Complete Deterministic Dynamics and Spectral Decomposition of the Ensemble Kalman Inversion

The Ensemble Kalman inversion (EKI), proposed by Iglesias et al. for the solution of Bayesian inverse problems of type $y=A u^\dagger +\varepsilon$, with $u^\dagger$ being an unknown parameter and $y$ a given datum, is a powerful tool usually derived from a sequential Monte Carlo point of view. It describes the dynamics of an ensemble of particles $\{u^j(t)\}_{j=1}^J$, whose initial empirical measure is sampled from the prior, evolving over an artificial time $t$ towards an approximate solution of the inverse problem. Using spectral techniques, we provide a complete description of the \new{deterministic} dynamics of EKI and their asymptotic behavior in parameter space.

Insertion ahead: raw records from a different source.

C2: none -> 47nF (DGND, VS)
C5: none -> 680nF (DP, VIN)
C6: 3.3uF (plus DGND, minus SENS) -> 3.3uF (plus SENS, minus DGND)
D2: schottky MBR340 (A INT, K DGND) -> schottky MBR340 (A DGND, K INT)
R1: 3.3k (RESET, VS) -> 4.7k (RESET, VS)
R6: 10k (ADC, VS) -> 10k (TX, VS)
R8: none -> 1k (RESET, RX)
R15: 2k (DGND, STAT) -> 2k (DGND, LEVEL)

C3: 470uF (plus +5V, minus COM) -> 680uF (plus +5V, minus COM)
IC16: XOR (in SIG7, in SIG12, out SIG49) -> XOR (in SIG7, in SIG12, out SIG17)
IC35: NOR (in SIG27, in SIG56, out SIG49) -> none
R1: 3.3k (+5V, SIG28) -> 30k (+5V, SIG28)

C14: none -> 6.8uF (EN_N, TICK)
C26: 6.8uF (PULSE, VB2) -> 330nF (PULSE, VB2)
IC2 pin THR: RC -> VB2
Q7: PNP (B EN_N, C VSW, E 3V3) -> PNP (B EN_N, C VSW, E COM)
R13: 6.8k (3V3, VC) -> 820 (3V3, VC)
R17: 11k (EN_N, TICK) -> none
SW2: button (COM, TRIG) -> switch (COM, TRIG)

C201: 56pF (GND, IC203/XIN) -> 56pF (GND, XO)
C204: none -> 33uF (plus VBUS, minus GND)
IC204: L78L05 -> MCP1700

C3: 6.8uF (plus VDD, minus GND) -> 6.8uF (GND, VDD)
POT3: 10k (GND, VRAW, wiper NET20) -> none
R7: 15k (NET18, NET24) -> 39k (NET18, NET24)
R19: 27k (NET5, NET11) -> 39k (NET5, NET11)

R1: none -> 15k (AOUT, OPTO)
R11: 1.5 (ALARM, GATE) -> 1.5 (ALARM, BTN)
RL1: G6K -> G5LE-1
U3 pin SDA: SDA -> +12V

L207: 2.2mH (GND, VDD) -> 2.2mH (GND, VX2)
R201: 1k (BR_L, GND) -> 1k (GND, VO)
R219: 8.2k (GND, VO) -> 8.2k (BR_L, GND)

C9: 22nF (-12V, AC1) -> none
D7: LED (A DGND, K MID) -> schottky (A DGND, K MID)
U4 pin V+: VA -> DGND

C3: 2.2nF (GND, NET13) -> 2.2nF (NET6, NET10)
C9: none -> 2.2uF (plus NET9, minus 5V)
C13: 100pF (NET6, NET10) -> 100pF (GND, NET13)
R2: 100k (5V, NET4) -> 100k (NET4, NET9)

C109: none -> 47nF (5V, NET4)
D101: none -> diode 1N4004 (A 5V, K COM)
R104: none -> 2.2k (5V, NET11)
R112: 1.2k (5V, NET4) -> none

In particular, we analyze dynamics of deterministic EKI, averaged quantities of stochastic EKI, and mean-field EKI. We show that in the linear Gaussian regime, the Bayesian posterior can only be recovered with the mean-field limit and not with finite sample sizes or deterministic EKI. Furthermore, we show that -- even in the deterministic case -- residuals in parameter space do not decrease monotonously in the Euclidean norm and suggest a problem-adapted norm, where monotonicity can be proved. Finally, we derive a system of ordinary differential equations governing the spectrum and eigenvectors of the covariance matrix.